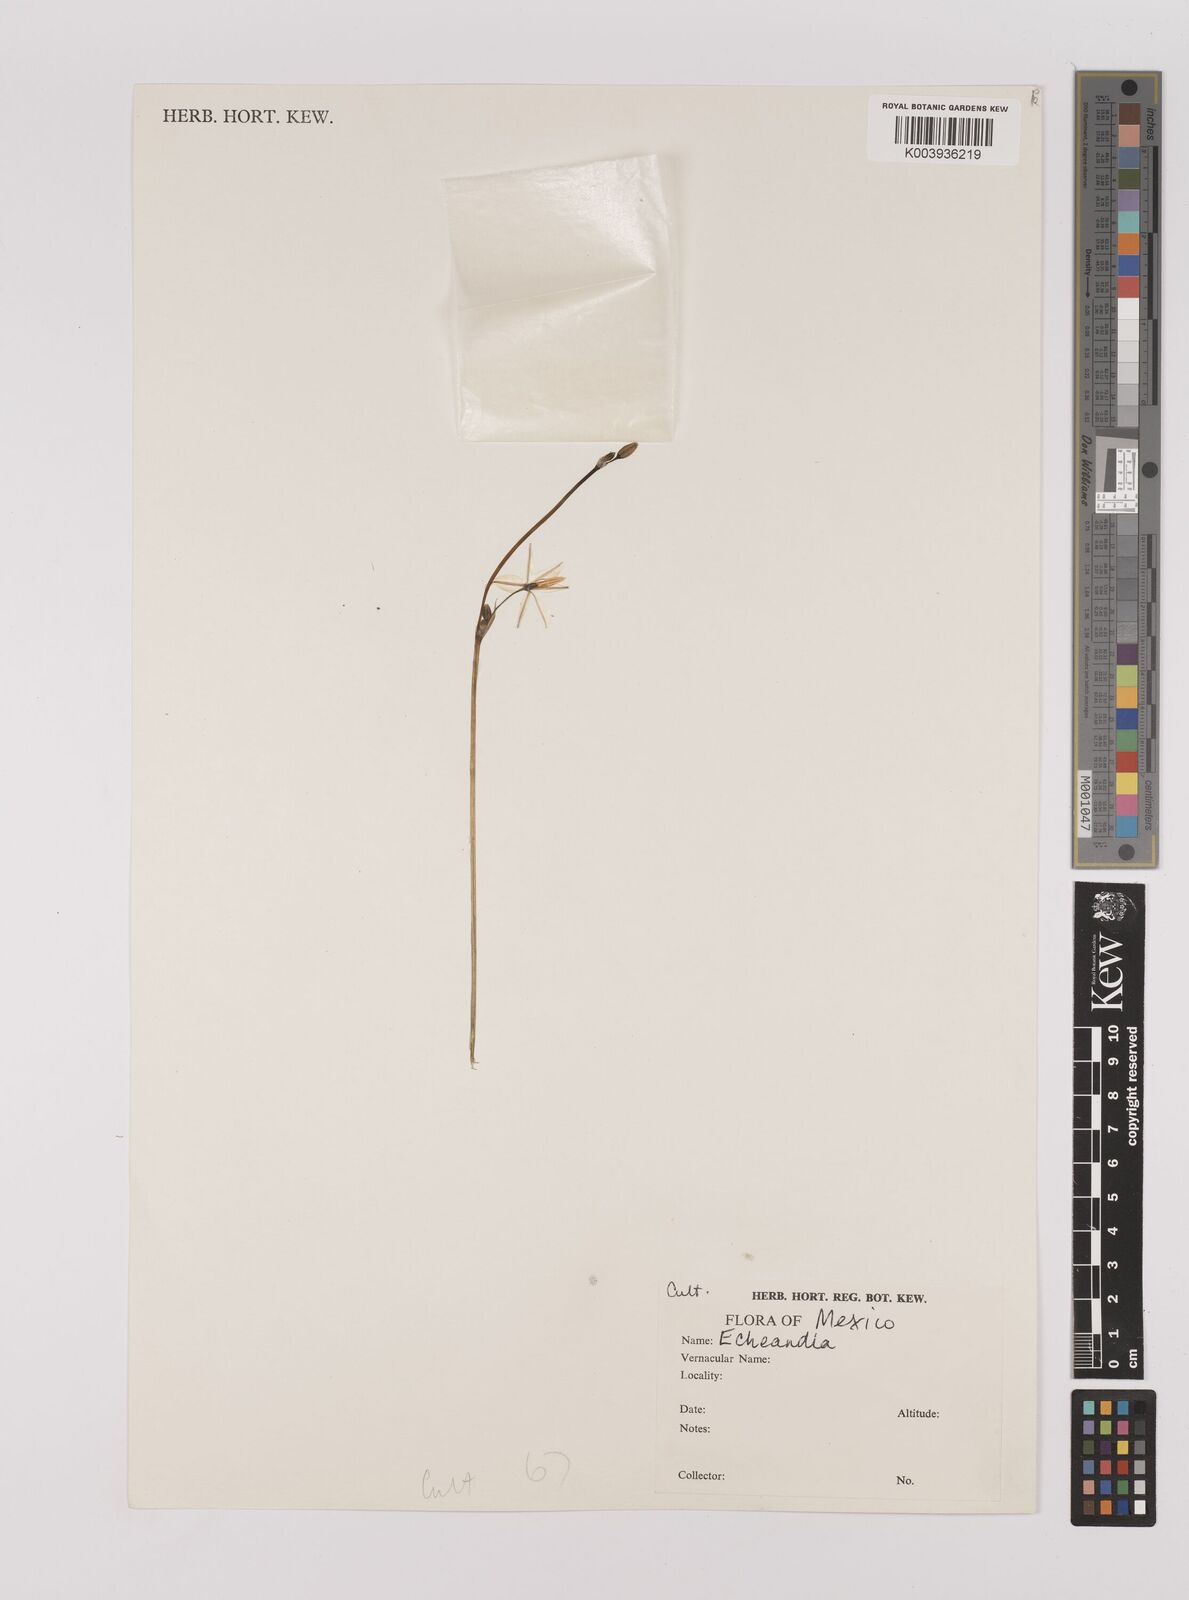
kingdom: Plantae
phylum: Tracheophyta
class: Liliopsida
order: Asparagales
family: Asparagaceae
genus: Echeandia
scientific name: Echeandia
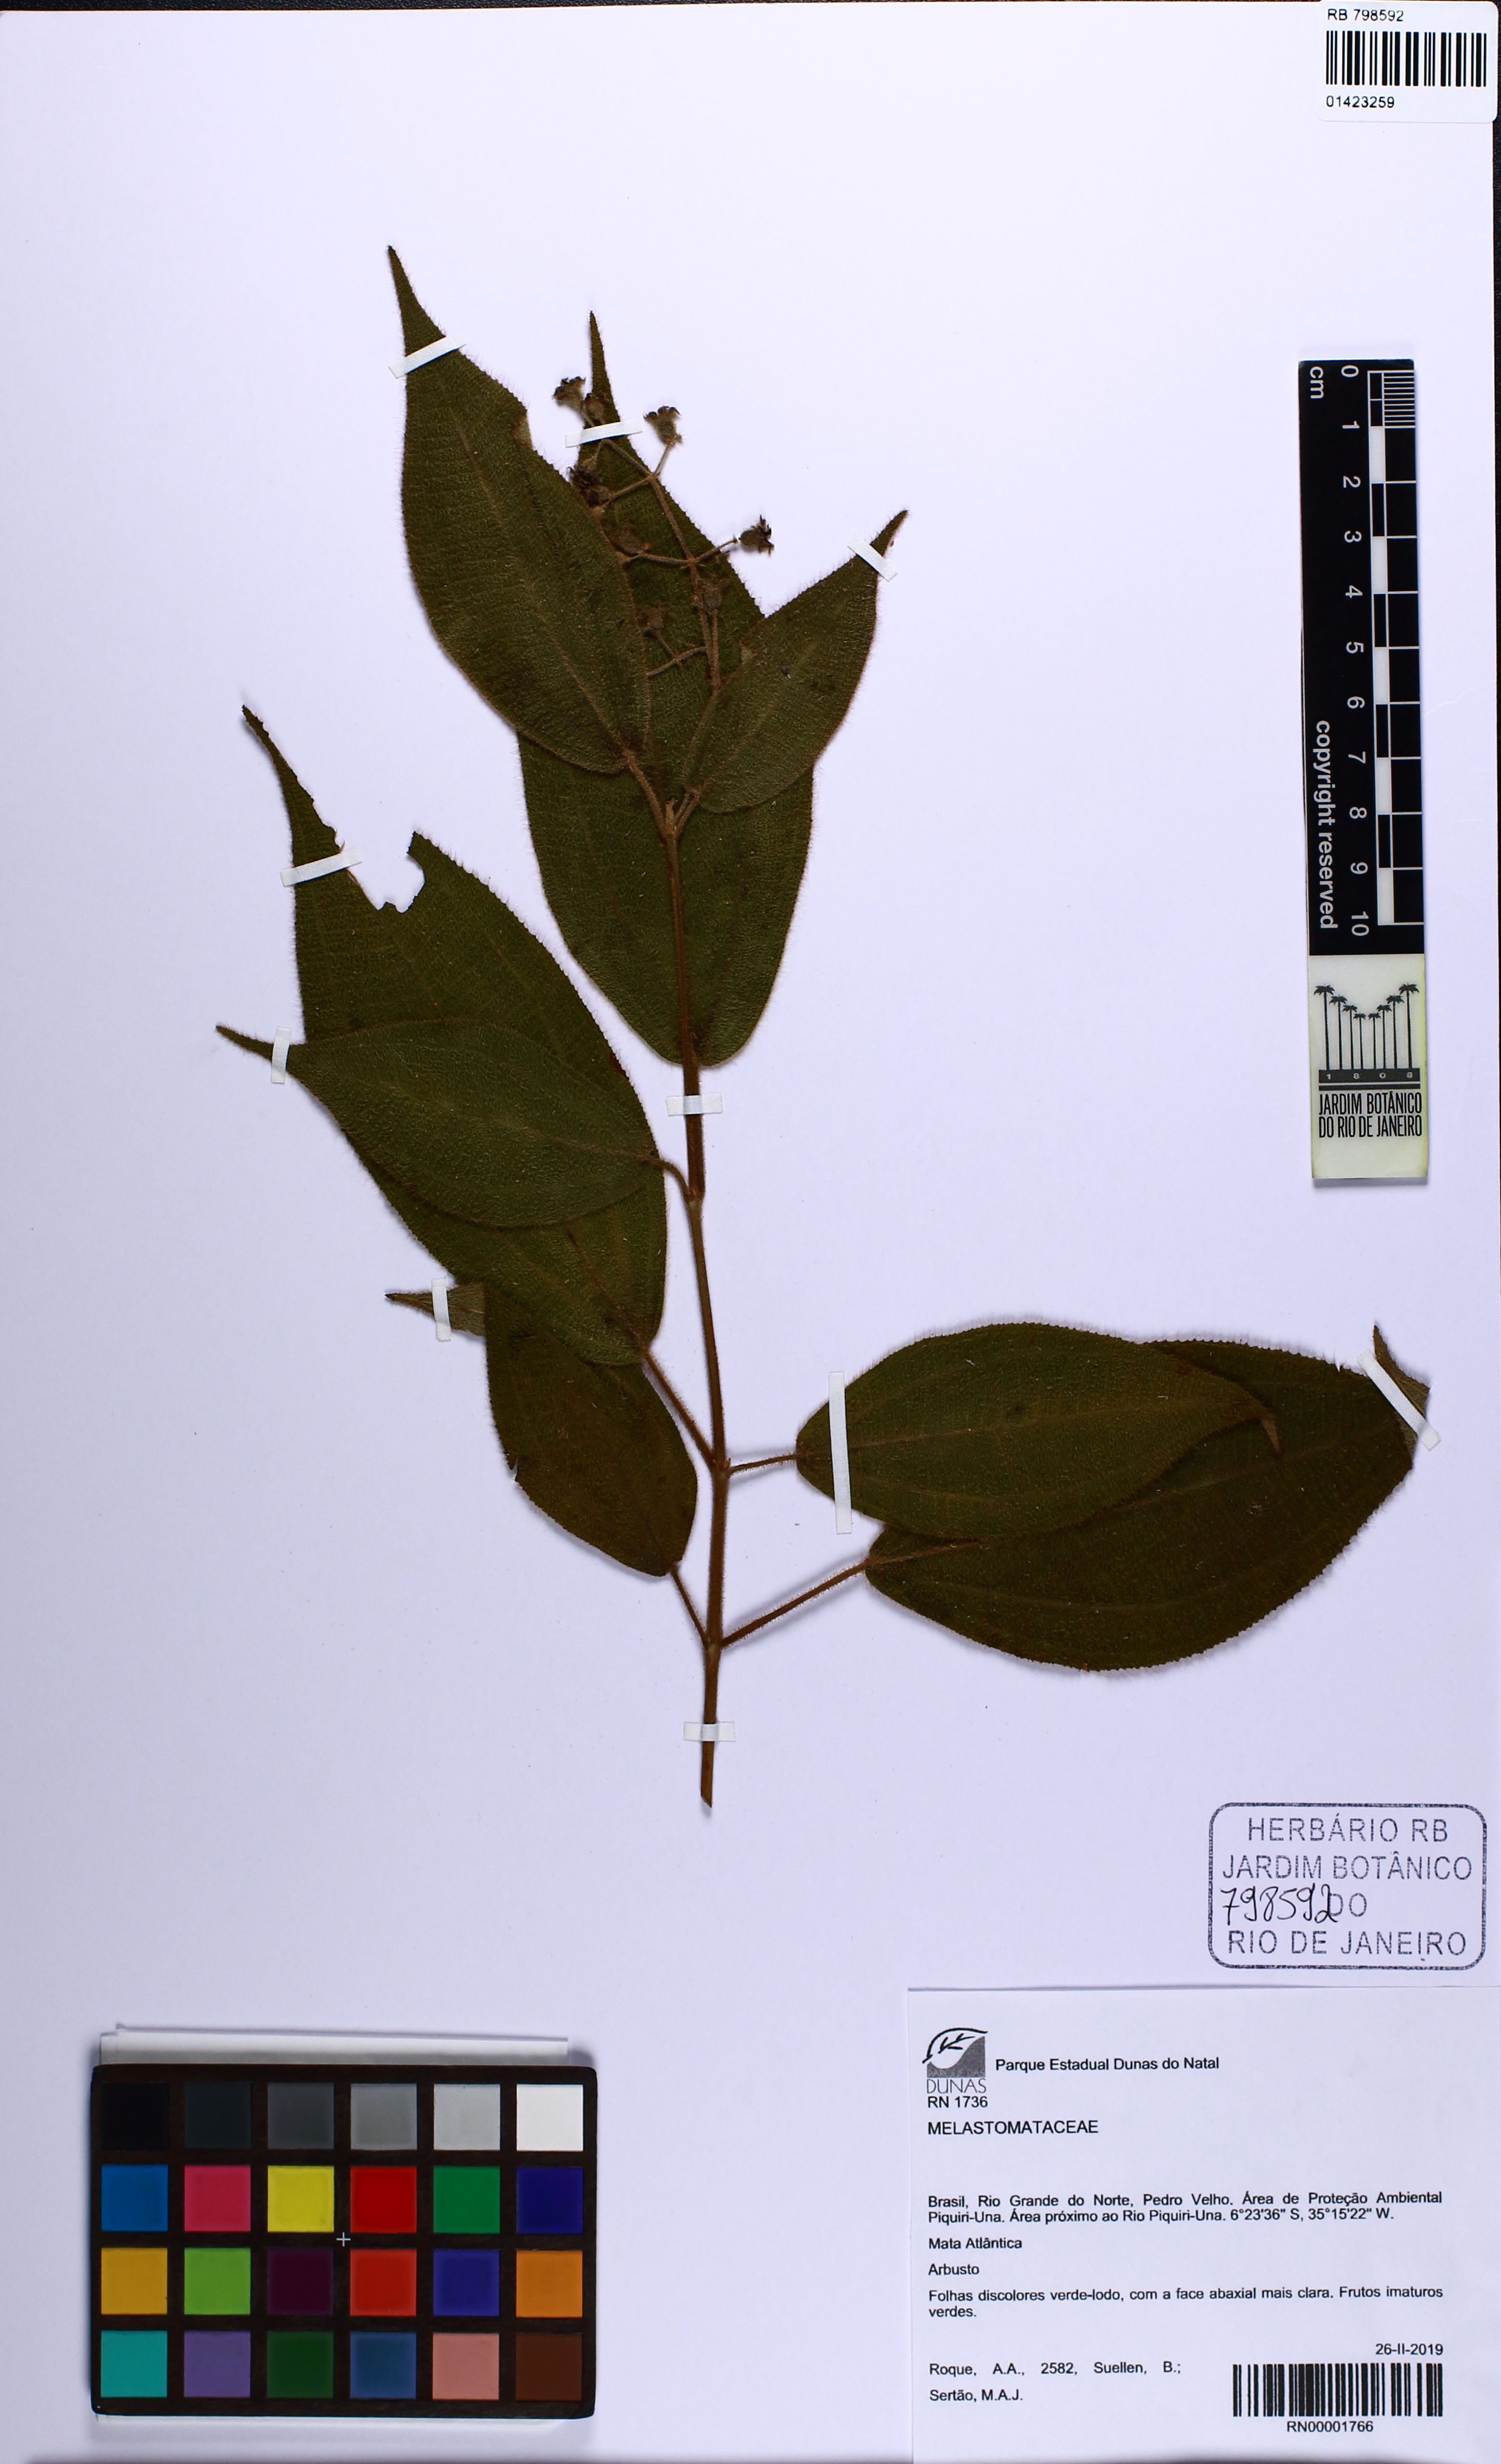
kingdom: Plantae
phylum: Tracheophyta
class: Magnoliopsida
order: Myrtales
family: Melastomataceae
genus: Miconia
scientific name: Miconia neourceolata
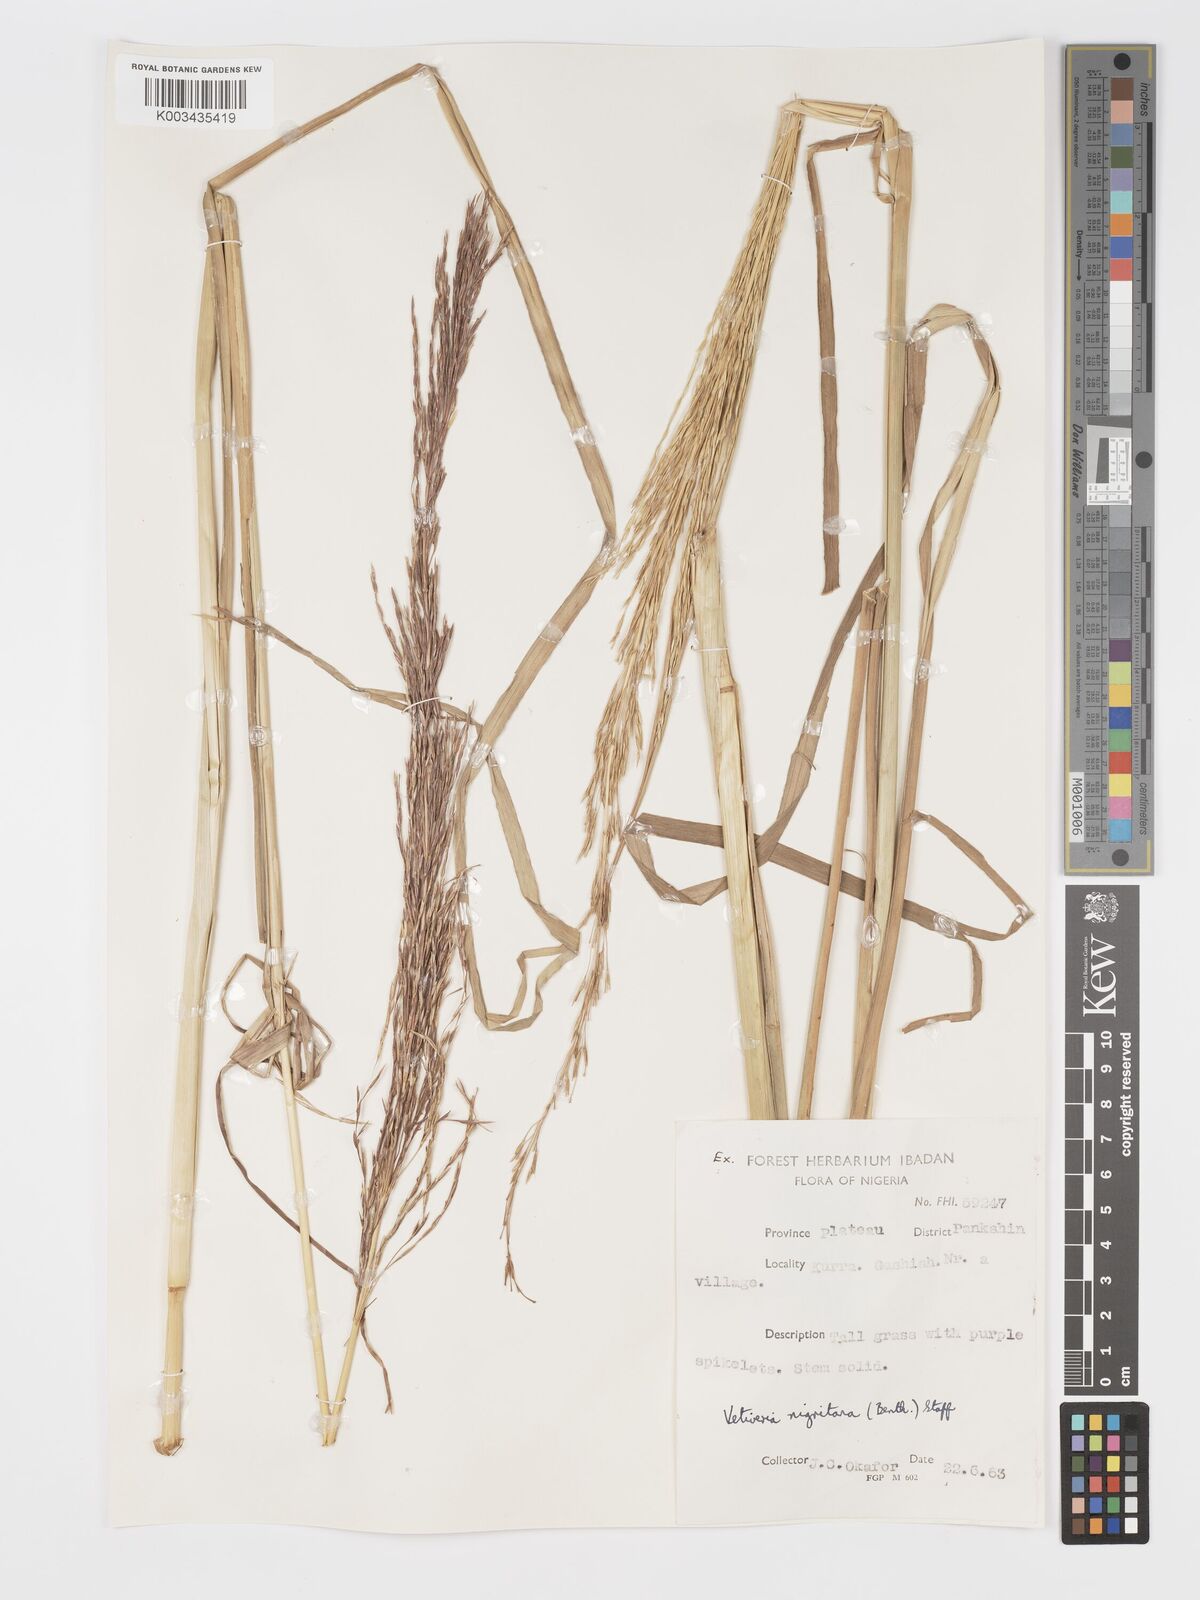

> [WHAT TO WORK ON]:
Copy out, word for word, every line of text in the entries above, and leave the pictures out.

> [COMPLETED EXERCISE]:
kingdom: Plantae
phylum: Tracheophyta
class: Liliopsida
order: Asparagales
family: Asparagaceae
genus: Echeandia
scientific name: Echeandia
kingdom: Plantae
phylum: Tracheophyta
class: Magnoliopsida
order: Myrtales
family: Melastomataceae
genus: Miconia
scientific name: Miconia neourceolata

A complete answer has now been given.